Une autre raison de la réussite de l’IVLB, c’est son argument massue : il est le seul à fixer les prix de la viande qu’il distribue. «Nous les lançons après concertations en septembre, les acheteurs sont prévenus quatre semaines à l’avance, précise Arthur Meyers. Ces prix sont les mêmes pour tout le monde. C’est un avantage pour nous, bien sûr, parce que nous n’avons pas à négocier le prix de chaque bête, mais c’est aussi bénéfique pour nos clients qui savent exactement ce que la viande va leur coûter dans l’année.» Pour que ce système fonctionne, il faut évidemment rester raisonnable pour que tout le monde puisse s’y retrouver et c’est visiblement le cas : «Nos prix sont acceptés sans problème par les acheteurs.»

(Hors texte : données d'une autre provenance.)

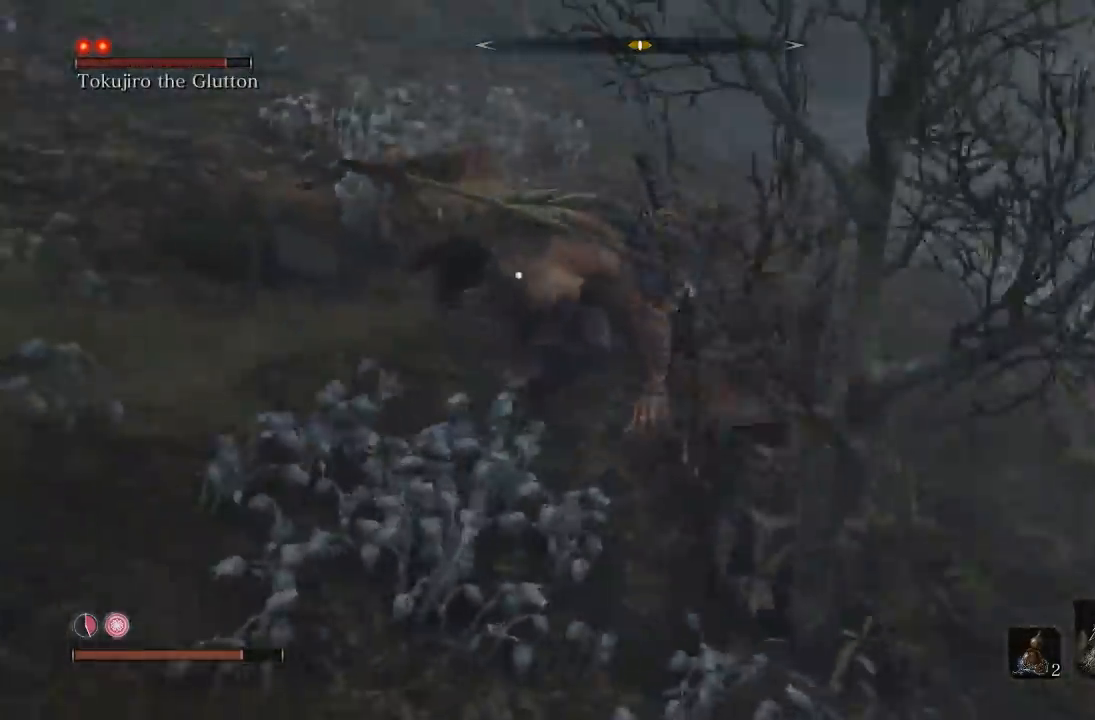
{"buttons": [], "left_stick": "up-right", "right_stick": "center", "button_events": [[367, "R1", "down"], [500, "R1", "up"]]}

Fort de ses deux labels (Bio Maufel et Bio Green Beef, ce dernier distribué en exclusivité dans les supermarchés Cactus), les éleveurs bios adhérents à l’IVLB ont donc le vent en poupe. Il reste toutefois un acteur de taille modeste sur le marché national. Sur les 24 000 bêtes abattues au Luxembourg, seules 900 proviennent de ses étables. La proportion monte cependant entre 30 et 50 % pour les veaux (âgés de moins de 8 mois) et les jeunes bovins (entre 8 et 12 mois).

Et c’est logique, explique Arthur Meyers. «Engraisser les animaux pour les abattre quand ils sont adultes est plus compliqué en bio, puisqu’il faut leur donner du maïs ou du soja, des cultures qui posent problème sur le plan environnemental. Les jeunes bêtes, chez nous, se nourrissent uniquement du lait de leur mère, ainsi que de l’herbe en pâturage ou comme ensilage et des grains (orge, avoine, blé…) produits sur la ferme.»

Ces arguments essentiellement économiques sont évidemment capitaux, mais ils ne suffisent pas. Pour mener une exploitation agricole en bio, il faut être convaincu par le bien-fondé de la démarche, dans son sens profond. Dans la ferme d’Arthur Meyers, l’affaire n’a jamais vraiment fait débat. «Mon père n’a jamais voulu travailler de manière intensive et le système bio fonctionne très bien dans une exploitation de la dimension de la nôtre, ce qui n’est pas toujours le cas partout.»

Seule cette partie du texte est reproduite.